Equinor, alongside partners Wintershall Dea and Petoro, have made a commercial gas discovery of up to 69.2 million barrels of oil equivalent (BOE) in the Norwegian North Sea.
Found in production licence 1128, the firms estimate the discovery holds between 12.6 and 69.2 million BOE.
This marks the first discovery in the Norweigan North Sea of 2023, and the first wells in the Equinor-operated production licence, awarded in 2020.
The Obelix Upflank discovery exploration wells were drilled by the Deepsea Stavanger drilling rig and are located just over 14 miles south of the Irpa gas discovery and around 215 miles west of Sandnessjoen.
Equinor’s senior vice president for exploration and production north, Grete Haaland, said: “We need to find more gas on the NCS. Discoveries near existing infrastructure requires less volume in order to be commercially developed, and can be quickly put on stream with low CO2 emissions.
“We will together with our partners consider tie-back of this discovery to Irpa, for which we recently submitted a plan for development and operation.”
Irpa, which is over 4429 feet below sea level, is a subsea development that will be tied back to the Aastad Hansteen platform.

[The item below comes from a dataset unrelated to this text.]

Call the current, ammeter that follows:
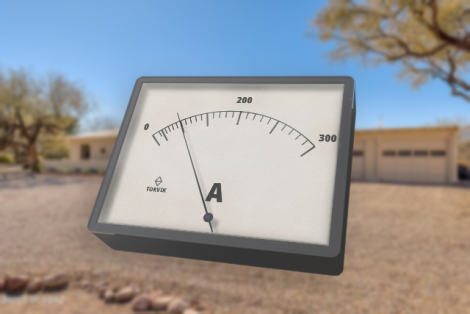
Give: 100 A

Aastad Hansteen was discovered in 1997 by BP – Equinor assumed ownership in 2006.
This tie back is expected to expand the lifespan of the platform by up to seven years, meaning that it will operate until 2039, compared to previous estimates it would cease development in 2032.
Equinor claims that this will contribute to more activity at the supply base in Sandnessjoen, for the helicopter base in Bronnoysund, and for the operations organisation in Harstad.
Capital expenditure on the project during 2022 came to NOK 14.8 billion (£1.22 bn).
Wintershall DEA holds 19% of the shares, Petoro claimed 20%, and the remaining 10% is owned by Shell (LON: SHEL).